The Best Policy

Seize Power, Shareholders

More regulation won’t fix Wall Street, but a shareholder revolution will.

The economic cataclysm has shaken the most fervent believers in the invisible hand, from Judge Richard Posner to Former Federal Reserve Chairman Alan Greenspan, leading many of them—and most of the American public—to support a fundamental shift in the regulatory framework controlling our financial markets. Sen. Christopher Dodd, D-Conn., has introduced his financial reform bill, and there’s vigorous discussion about regulating everything from CEO compensation to use of corporate funds for political advertising to appropriate capital and leverage ratios.

But those who have pushed hard for this regulatory vigor must not blind themselves to one critical fact. While new regulation may have meaningful results, it also encourages us to ignore a more potent, and necessary, approach to remedying the markets’ structural problems: Shareholders must start exercising the latent power they have always had. By focusing almost exclusively on regulation, we are failing to take advantage of the fundamental power shareholders have had but have abdicated. It is akin to voters focusing on the need for campaign finance reform, railing against lobbyists, and then continuing to re-elect politicians who are too cozy with lobbyists. While we demand regulation and government activism to control Wall Street, we shareholders are ducking our own responsibility: We own the corporations whose behavior we disdain, yet we fail to use our power to control them.

Ownership trumps regulation—or litigation—as a means for controlling corporate behavior. We cannot regulate (or litigate) our way out of corporate failure.

Corporate governance should be viewed as a chain—the critical links are the CEO, the board, the management, and the shareholders. (Three other important links—attorneys, investment bankers, and accountants—have been bought and paid for by management over the past two decades and so rarely exercise any independent judgment.) It is only the negligence of shareholders that has permitted corporate power to flow upstream to the board and CEOs.

Now is the time to end this shareholder abdication. How? It would be cat herding to enlist all individual shareholders in the battle, but it will not be difficult to involve the shareholders who matter most, traditionally passive institutional investors—large mutual funds and pension funds. Here, politics is our friend. State treasurers and comptrollers are elected to use their power as overseers of enormous public pension funds in the interest of the pensioners they represent. In theory, this duty requires them to adopt the long-term perspective that has been so lacking in management in recent years and requires that they assert their power as shareholders to bring CEO behavior into alignment with the interests of shareholders.

These comptrollers and mutual fund managers can easily act—individually or in unison—to solve the worst problems in corporate governance. For example, how do shareholders restrain corporations from spending dollars on political campaigns in ways that may or may not reflect the interests of shareholders? Treasurers or comptrollers could insist that companies obtain prior shareholder approval before using corporate dollars for political or issue advertising.

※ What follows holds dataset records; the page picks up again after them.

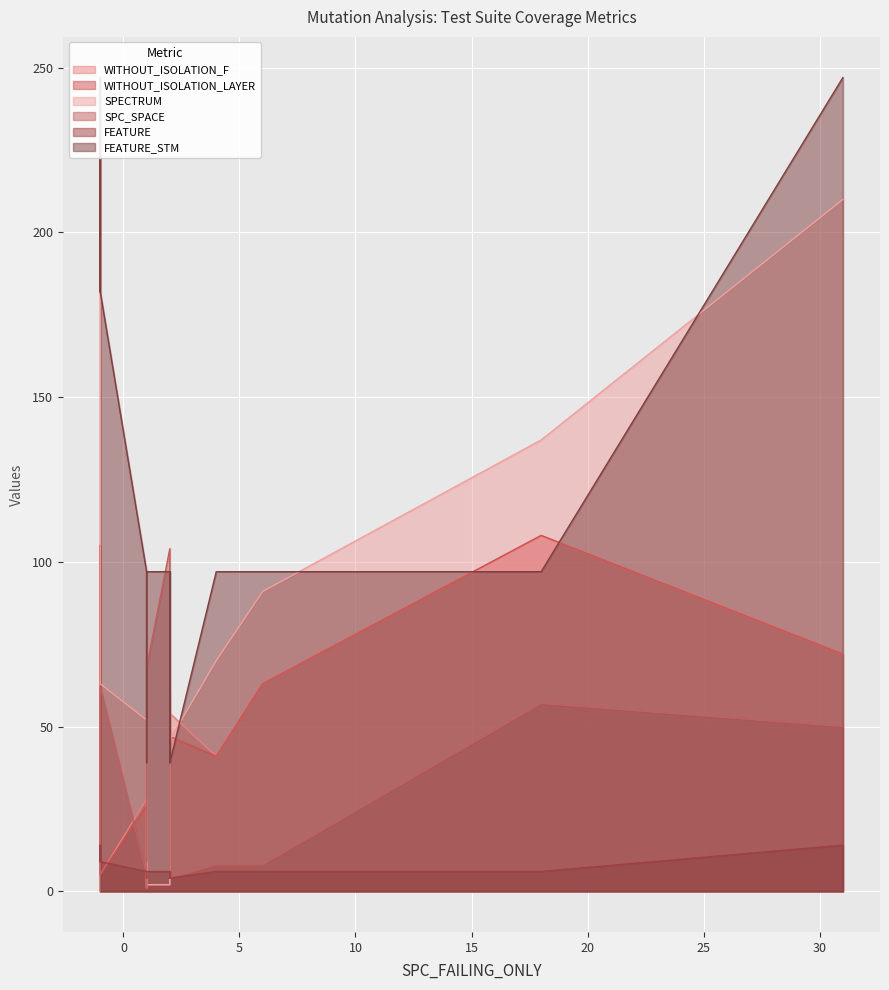

Where is the first local minimum for SPECTRUM?

3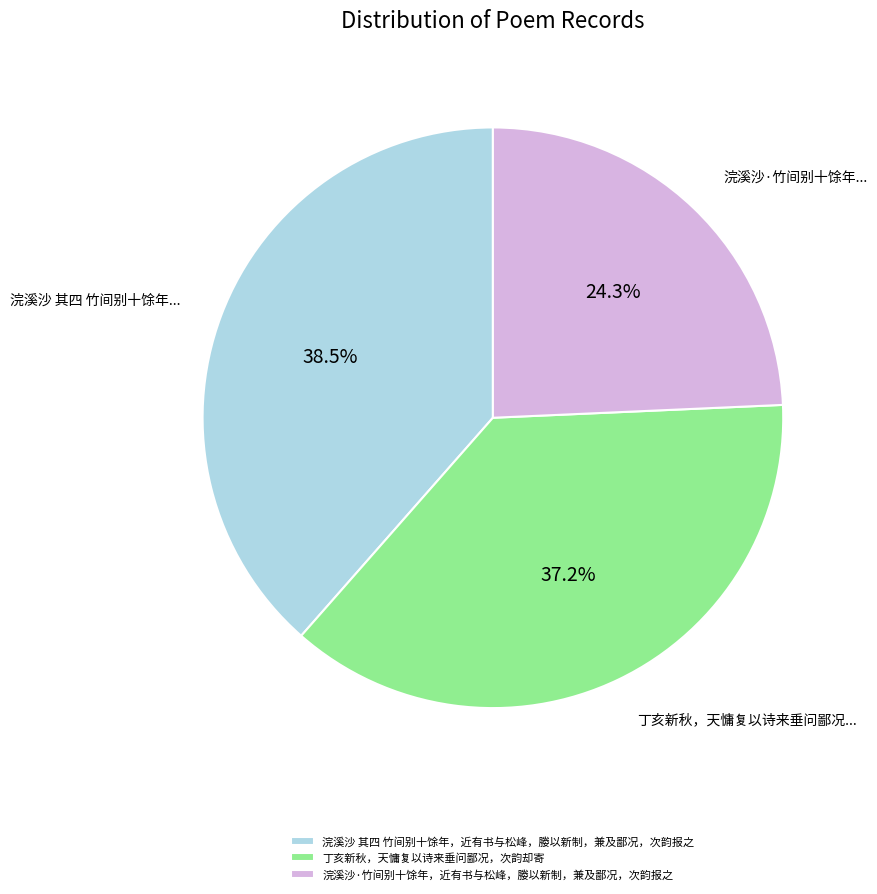

To the nearest percent, what is the difference between the 丁亥新秋，天慵复以诗来垂问鄙况，次韵却寄 and 浣溪沙·竹间别十馀年，近有书与松峰，媵以新制，兼及鄙况，次韵报之 slice percentages?

13%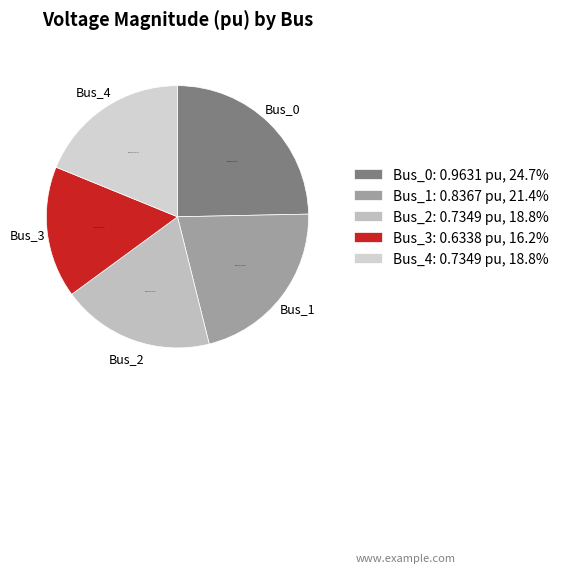

Count the number of slices in the pie.

5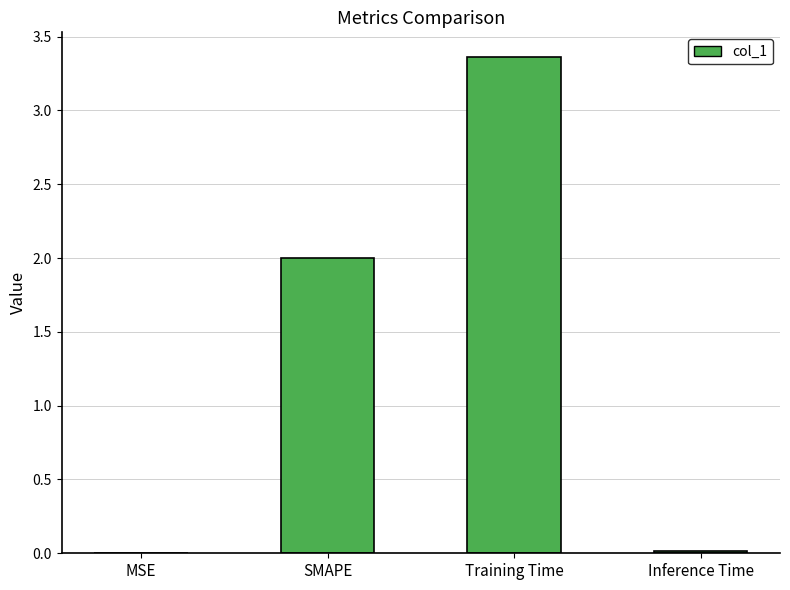

What is the average value?

1.3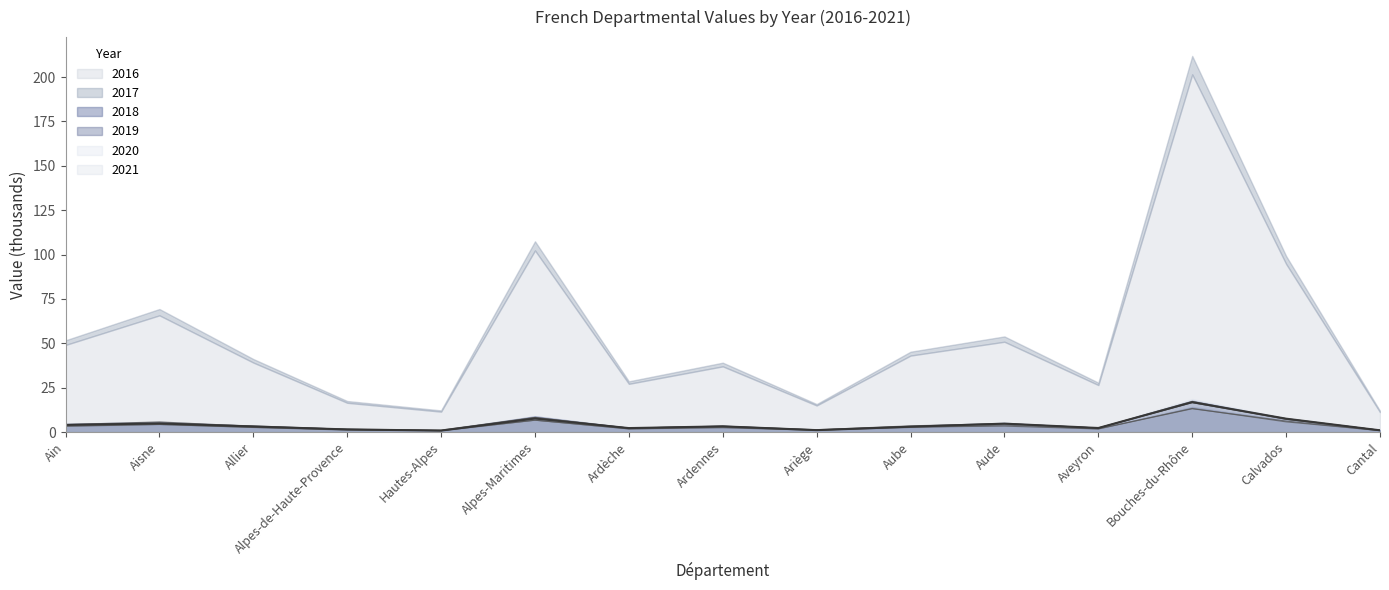

What are all the series names shown in the legend?

2016, 2017, 2018, 2019, 2020, 2021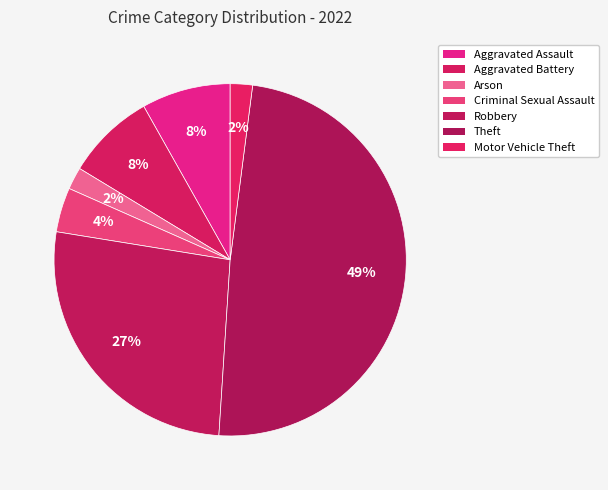

What is the ratio of the value at Arson to the value at Motor Vehicle Theft?

1.0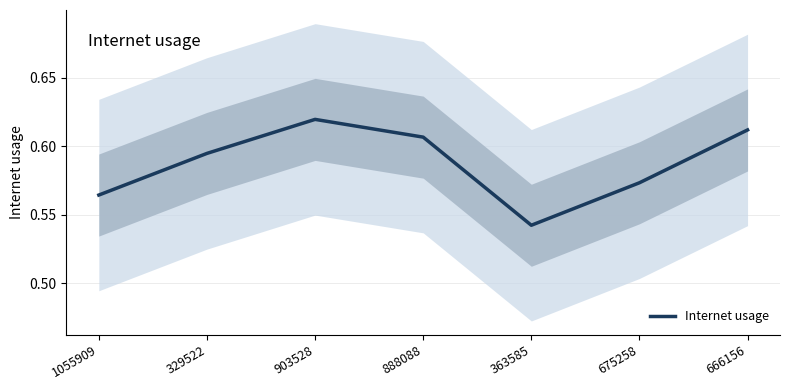

How many interior local valleys (lower than both neighbors) does the data have?

1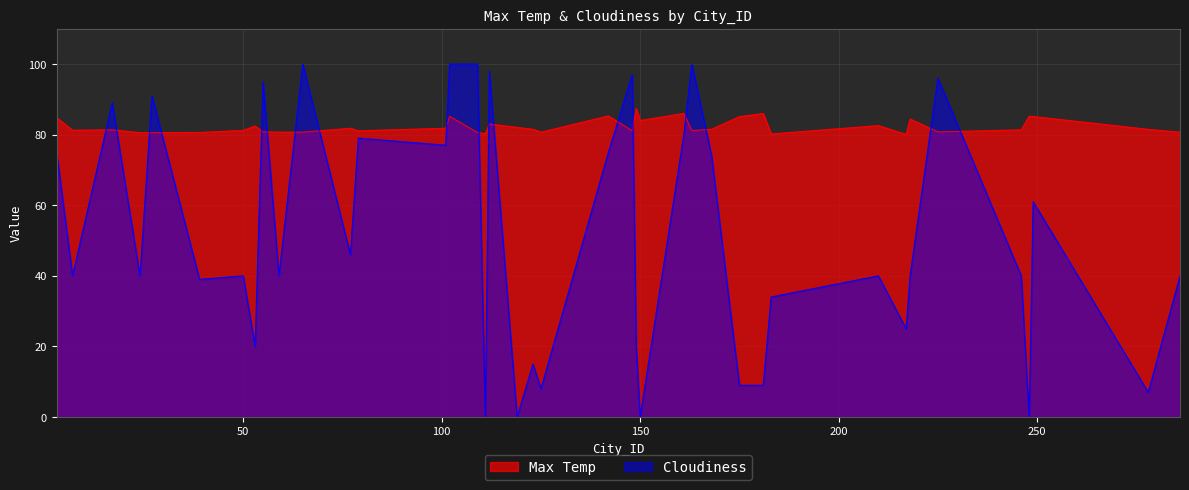

How many times do Max Temp and Cloudiness cross each other?

18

Major shareholders could also easily fix the problem of overcompensation. There are countless remedies, but just the following would be a significant start: The pay of the top 10 employees must be approved by shareholders and must be directly tied to metrics or performance; no stock grants can have trigger prices reset without express shareholder approval; no options can vest before five years. These could all be mandated by shareholder resolution. Comptrollers and treasurers could insist that these rules be adopted in every corporation they hold stock in.

Shareholders can also examine the leverage ratios and general risk management of the corporations they own. They can warn management that the true risk holders will no longer tolerate the asymmetry which led management to adopt high-risk investment strategies that destroyed huge shareholder equity but gave management higher compensation.

We have recently used our passion for regulation as an excuse to get lazy about our obligations as owners. Continuing to cede the prerogatives of ownership to management will merely recreate the crises of the past two years. In a different era, Marx called for workers of the world to unite. Today, the best way to insure reform and protection of our economy is to rally to a new clarion call: Shareholders of the world, unite—take back your power!